Katia Christina Lemos
Promotora de Justiça
A atividade circense é milenar e traduz a expressão cultural do homem na superação de seus limites físicos. Entretanto, por que precisamos de animais em espetáculos circenses?
A Constituição Federal prevê no art. 225, caput, que todos têm direito ao meio ambiente ecologicamente equilibrado, impondo-se ao Poder Público e à coletividade o dever de defendê-lo e preservá-lo para as presentes e futuras gerações. Neste contexto, prevê o §1º, VII, da CF/88 que caberá ao Poder Público o dever de proteger a fauna e a flora, vedadas na forma da lei as práticas que submetam os animais à crueldade.
O art. 32 da Lei 9605/98 (Lei de Crimes Ambientais) estabelece que quem praticar ato de abuso, maus-tratos, ferir ou mutilar animais silvestres, domésticos ou domesticados, nativos ou exóticos concorrerá ao crime ambiental punido com pena de detenção de três meses a um ano, e multa, bem como estará passível da aplicação da multa administrativa e a respectiva apreensão do animal consoante diretriz do art. 25 do mesmo diploma legal.
Entretanto, um dos problemas que gira em torno do assunto é a existência de lacuna legislativa federal quanto à legalidade ou não de animais em circo. Há diversos projetos de lei em trâmite no Congresso, mas, até a presente data, nenhum deles foi levado à discussão, considerando o forte trabalho das entidades circenses que pretendem permanecer expondo animais em espetáculos, obtendo lucros às custas do sofrimento atroz destes seres que temos a obrigação constitucional e ética de cuidar e preservar.
Na falta de legislação federal, cabe aos estados, municípios e ao Distrito Federal disciplinar o assunto, consoante diretriz do art. 21 da CF/88. Acompanhando a evolução legislativa de estados como Pará, Rio Grande do Sul, São Paulo, Rio de Janeiro e Pernambuco, o DF editou a Lei Distrital nº 4.060/07, a qual proíbe, em seu art. 6º, a apresentação de quaisquer espécies de animais em espetáculos circenses.
Isto demonstra que a humanidade vem mudando seus paradigmas, interesses e necessidades, ultrapassando um estado recrudescido da era Romana (em que a “diversão” baseava-se em espetáculos dantestos de luta e morte de cristãos por leões) para uma visão mais solidária de mundo.
As ilegalidades ocorrentes com os animais mantidos em circos demonstram que tal prática já não se adequa aos interesses e anseios da coletividade. A obrigação da Sociedade e do Estado é preservar sua integridade física e psíquica, como o direito subjetivo que têm de, ao menos, não sofrer.

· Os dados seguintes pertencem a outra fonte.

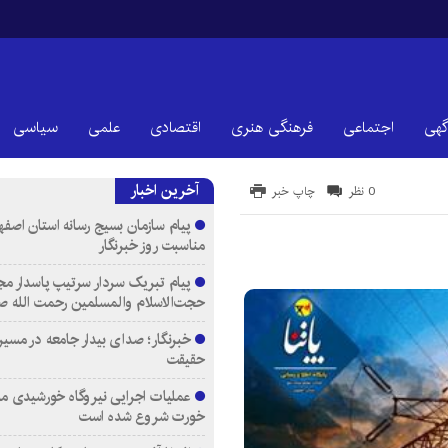
گهی
اجتماعی
فرهنگی هنری
اقتصادی
علمی
سیاسی
آخرین اخبار
0 نظر
چاپ خبر
پیام سازمان بسیج رسانه استان اصفها
مناسبت روز خبرنگار
پیام تبریک سردار سرتیپ پاسدار مج
حجت‌الاسلام والمسلمین رحمت الله ص
خبرنگار؛ صدای بیدار جامعه در مسیر
حقیقت
عملیات اجرایی نیروگاه خورشیدی م
خورت شروع شده است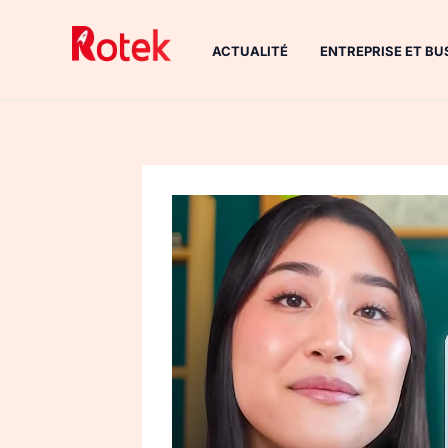
Aller
au
ACTUALITÉ
ENTREPRISE ET BU
contenu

Esses animais são treinados sob o paradigma da dor, não dispõem de condições mínimas de higiene e alimentação adequada, sendo, em muitos casos, mutilados, como quando têm arrancadas presas e garras para evitar “acidentes”. Quando doentes ou velhos, perdem sua “utilização” para os circos e são abandonados em recintos minúsculos, por vezes menores que seu tamanho, impedindo qualquer movimento.
É o caso dos cinco leões que hoje se encontram no Zoológico de Brasília, abandonados por circos após adquirirem “aids felina”. A verdade é que o IBAMA tem hoje por volta de 98 leões abandonados por circos pelo Brasil, não dispondo de local adequado para seu manejo, já que muitos zoológicos estão superlotados.
Por que então permitir a atividade circense exploradora do sofrimento destes seres que devemos proteger?
A manutenção de animais silvestres, a maioria selvagens, sob o jugo do homem, que busca demonstrar sua superioridade sobre a força e o instinto dos animais, arranca destes sua condição natural intrínseca, sua característica identificadora, sua dignidade.
De fato, não precisamos de animais em circo. Devemos ir a circos, sim, mas para valorizar o trabalho dos artistas garantido pelo direito constitucional à diversão, e não para apoiar ou aceitar a exploração de animais de qualquer espécie. Esses, temos o dever de cuidar e proteger, para que as presentes e as futuras gerações possam conhecê-los e repeitá-los.
Neste entendimento, deve-se primar pelo bem-estar dos seres vivos, humanos ou não humanos, preservando sua integridade física e psicológica, evitando a prática de maus-tratos ou de crueldade, cabendo aos órgãos ambientais o dever de impedir a continuidade dessas práticas.